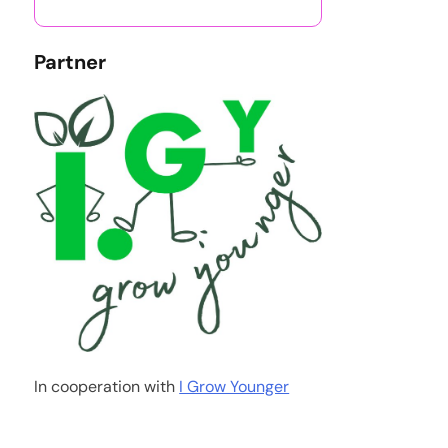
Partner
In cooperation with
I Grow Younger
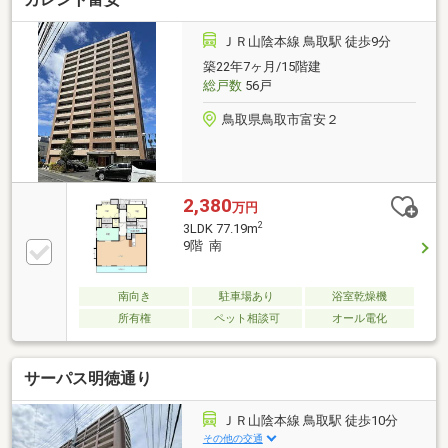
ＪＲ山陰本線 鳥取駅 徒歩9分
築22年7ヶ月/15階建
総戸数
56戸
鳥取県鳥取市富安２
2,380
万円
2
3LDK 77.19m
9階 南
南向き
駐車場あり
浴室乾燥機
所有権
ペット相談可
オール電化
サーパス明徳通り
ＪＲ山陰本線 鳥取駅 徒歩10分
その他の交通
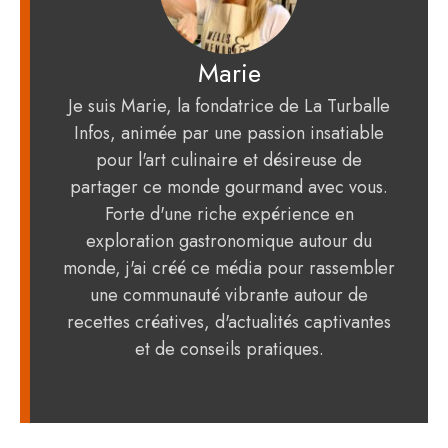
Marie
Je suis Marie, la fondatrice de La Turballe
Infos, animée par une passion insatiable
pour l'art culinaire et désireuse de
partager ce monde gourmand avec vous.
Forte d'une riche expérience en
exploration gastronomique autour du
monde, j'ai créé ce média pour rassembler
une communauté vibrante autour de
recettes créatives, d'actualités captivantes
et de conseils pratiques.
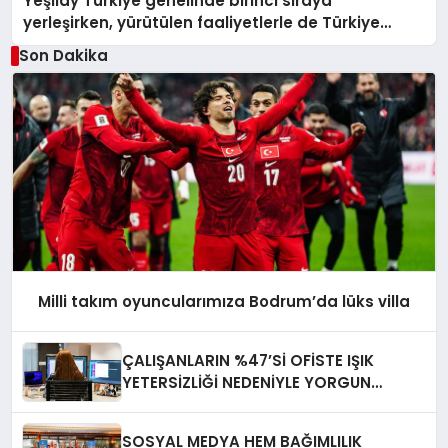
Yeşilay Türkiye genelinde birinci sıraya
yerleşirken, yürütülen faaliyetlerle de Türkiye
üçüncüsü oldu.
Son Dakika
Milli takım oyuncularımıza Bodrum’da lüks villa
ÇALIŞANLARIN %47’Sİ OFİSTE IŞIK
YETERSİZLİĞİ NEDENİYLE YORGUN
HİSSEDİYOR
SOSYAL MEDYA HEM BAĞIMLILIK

=-=-=

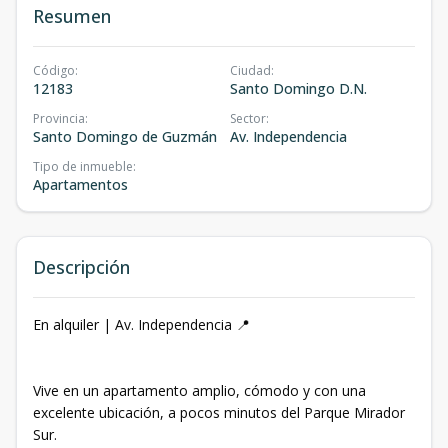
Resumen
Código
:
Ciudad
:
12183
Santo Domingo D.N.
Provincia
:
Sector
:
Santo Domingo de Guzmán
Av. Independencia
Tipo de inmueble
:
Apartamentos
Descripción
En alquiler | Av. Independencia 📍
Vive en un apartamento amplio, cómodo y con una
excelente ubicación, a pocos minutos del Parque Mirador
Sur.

=-=-=

# THE TASK:
Pick out each line of the records that contains the word "Domingo", with uppercase and lowercase letters matching.

# ANSWER SPACE:
Santo Domingo D.N.
Santo Domingo de Guzmán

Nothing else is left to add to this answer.